- [Bagian Dokumen]:

+++++

Saya menangis dalam peluknya. Imam imigran Aljazair itu mirip ayah. Dia berbagi kisah perjalanannya ke Portugal. Anaknya memilih bertahan di tanah kelahirannya.
"Kamu seperti anak saya. Kurus dan kecil. Saya rindu dengannya," tutur Imam masjid itu.
Saya tak berdaya menahan emosional. Menangis saat menulis. Judulnya: Bertemu Ayah di Rumah Ronaldo.
Dari sana saya diajak ke Mesquita Central de Lisboa untuk solat Jumat. Esok harinya. Diperkenalkan dengan imam besar. Saya lupa namanya.
Kamis, Januari 2023, giliran ayah pergi tanpa pamit. Pergi untuk selamanya. Dalam usia 83 tahun. Perjalanannya yang panjang terhenti. Innalillahi wainna ilahi rojiun...!

+++++

Butir data

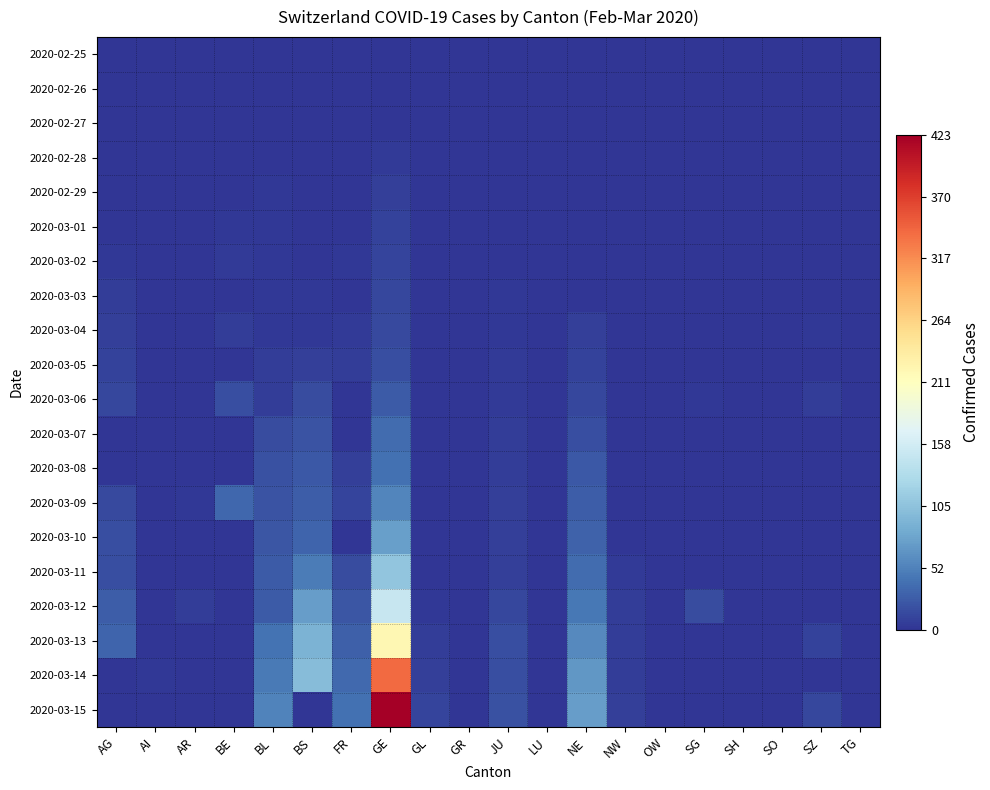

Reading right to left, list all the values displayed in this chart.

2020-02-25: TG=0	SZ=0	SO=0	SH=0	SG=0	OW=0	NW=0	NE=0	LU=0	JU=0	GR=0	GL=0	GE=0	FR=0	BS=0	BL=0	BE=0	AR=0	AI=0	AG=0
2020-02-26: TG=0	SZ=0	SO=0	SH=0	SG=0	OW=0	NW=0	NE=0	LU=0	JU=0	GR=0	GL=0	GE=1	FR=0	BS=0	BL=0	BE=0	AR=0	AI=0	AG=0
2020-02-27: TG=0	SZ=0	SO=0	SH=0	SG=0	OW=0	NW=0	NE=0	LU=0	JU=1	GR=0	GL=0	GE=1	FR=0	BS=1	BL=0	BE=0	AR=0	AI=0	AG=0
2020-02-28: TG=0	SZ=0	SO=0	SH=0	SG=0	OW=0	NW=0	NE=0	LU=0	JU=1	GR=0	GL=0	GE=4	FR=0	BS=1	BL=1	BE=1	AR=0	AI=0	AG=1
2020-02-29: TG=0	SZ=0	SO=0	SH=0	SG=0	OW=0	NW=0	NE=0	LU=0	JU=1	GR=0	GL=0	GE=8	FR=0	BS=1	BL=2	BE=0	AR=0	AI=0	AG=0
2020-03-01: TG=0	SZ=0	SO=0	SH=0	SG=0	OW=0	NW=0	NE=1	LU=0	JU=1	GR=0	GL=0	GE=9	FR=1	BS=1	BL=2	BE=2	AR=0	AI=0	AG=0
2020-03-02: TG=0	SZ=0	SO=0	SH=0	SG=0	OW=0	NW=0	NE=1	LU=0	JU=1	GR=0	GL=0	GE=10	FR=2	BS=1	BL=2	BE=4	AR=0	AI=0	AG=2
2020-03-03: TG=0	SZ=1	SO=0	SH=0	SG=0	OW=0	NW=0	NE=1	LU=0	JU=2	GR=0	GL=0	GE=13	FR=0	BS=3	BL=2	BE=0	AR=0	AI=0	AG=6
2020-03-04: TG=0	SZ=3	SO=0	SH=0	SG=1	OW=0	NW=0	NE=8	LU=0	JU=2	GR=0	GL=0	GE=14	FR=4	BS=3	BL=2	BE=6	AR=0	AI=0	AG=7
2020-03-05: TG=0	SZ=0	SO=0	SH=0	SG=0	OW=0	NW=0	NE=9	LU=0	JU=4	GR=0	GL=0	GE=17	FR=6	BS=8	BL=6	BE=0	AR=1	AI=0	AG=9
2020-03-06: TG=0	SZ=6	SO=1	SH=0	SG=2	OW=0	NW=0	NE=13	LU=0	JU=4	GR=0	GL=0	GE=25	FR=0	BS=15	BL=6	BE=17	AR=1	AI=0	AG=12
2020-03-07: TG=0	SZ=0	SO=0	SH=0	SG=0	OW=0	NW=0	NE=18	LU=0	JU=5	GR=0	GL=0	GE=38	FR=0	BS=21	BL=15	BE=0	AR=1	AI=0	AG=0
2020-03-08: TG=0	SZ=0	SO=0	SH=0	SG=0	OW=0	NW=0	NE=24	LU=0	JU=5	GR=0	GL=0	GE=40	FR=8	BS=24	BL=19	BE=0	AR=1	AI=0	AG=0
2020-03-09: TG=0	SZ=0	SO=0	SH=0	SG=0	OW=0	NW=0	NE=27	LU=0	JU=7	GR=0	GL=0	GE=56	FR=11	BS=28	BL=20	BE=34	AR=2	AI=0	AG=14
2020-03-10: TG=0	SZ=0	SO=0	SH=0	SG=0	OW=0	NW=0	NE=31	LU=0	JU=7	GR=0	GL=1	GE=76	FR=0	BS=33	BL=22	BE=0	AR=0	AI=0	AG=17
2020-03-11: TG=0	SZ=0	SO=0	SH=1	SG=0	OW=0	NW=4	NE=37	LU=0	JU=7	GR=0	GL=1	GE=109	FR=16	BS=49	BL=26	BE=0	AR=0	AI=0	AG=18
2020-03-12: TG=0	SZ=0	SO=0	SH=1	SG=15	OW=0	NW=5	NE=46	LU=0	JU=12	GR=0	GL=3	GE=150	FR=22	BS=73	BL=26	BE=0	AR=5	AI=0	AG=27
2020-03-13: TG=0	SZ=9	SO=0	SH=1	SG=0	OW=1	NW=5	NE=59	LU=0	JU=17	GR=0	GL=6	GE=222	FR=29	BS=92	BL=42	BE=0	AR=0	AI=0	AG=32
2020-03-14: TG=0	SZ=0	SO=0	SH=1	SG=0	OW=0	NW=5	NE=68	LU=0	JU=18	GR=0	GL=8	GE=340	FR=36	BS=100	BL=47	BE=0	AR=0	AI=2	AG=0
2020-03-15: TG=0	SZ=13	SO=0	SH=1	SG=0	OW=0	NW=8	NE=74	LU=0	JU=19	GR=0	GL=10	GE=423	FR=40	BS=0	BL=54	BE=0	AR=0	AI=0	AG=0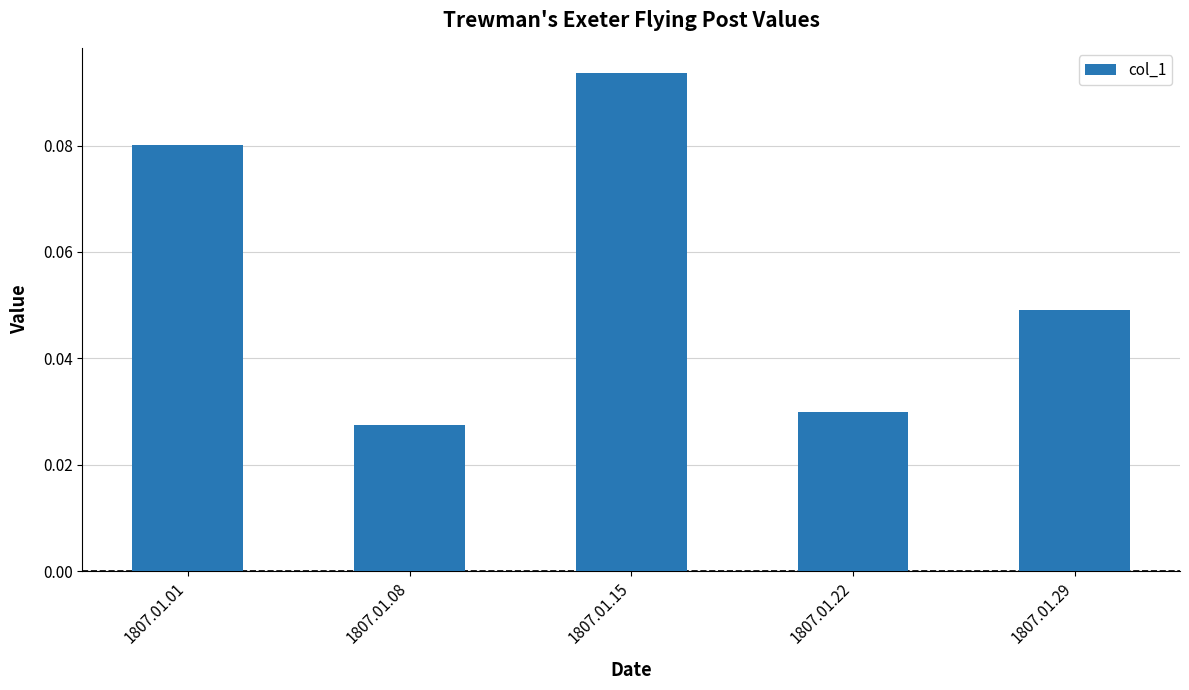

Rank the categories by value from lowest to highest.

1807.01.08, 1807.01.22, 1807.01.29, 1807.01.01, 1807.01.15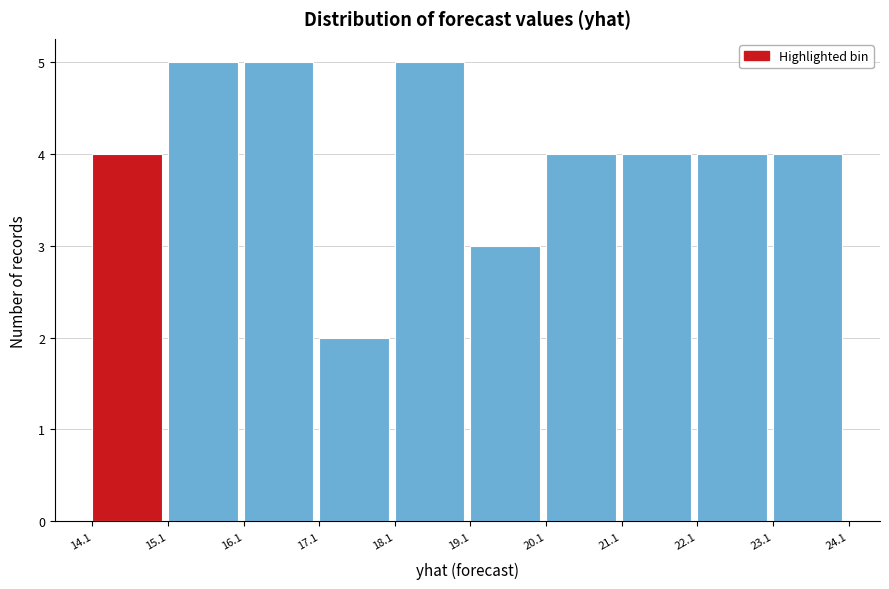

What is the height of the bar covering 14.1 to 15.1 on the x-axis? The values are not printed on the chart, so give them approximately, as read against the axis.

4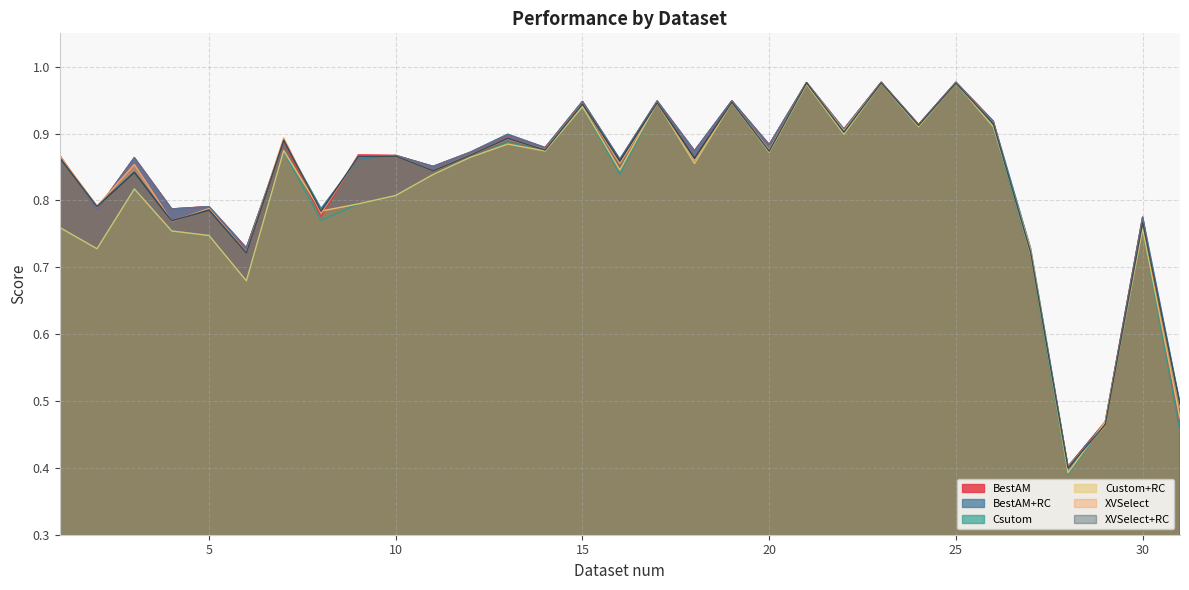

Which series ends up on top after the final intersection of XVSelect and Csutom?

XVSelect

+++++

- [Petunjuk Latihan]:
Teruskan kisah di atas tentang imam di Lisboa dan kepergian ayah, dimulai tepat sesudah kalimat terakhirnya.

- [Jawaban Tugas]:
Orang yang saya hormati berpulang dengan tenang. Bibir ini terkunci. Tak ada kata yang bisa terucap. Hanya linangan air mata yang terurai.
Ayah, pergilah... selamat jalan. Tidurlah dengan nyenyak di sana. Suatu saat saya akan menyusulmu.
Kematian itu pasti, seperti perjalanan yang berhenti ketika waktu tiba. Kami akan merindukanmu, mengenang kebaikanmu, surat singkatmu- sampai saat waktu saya pun tiba.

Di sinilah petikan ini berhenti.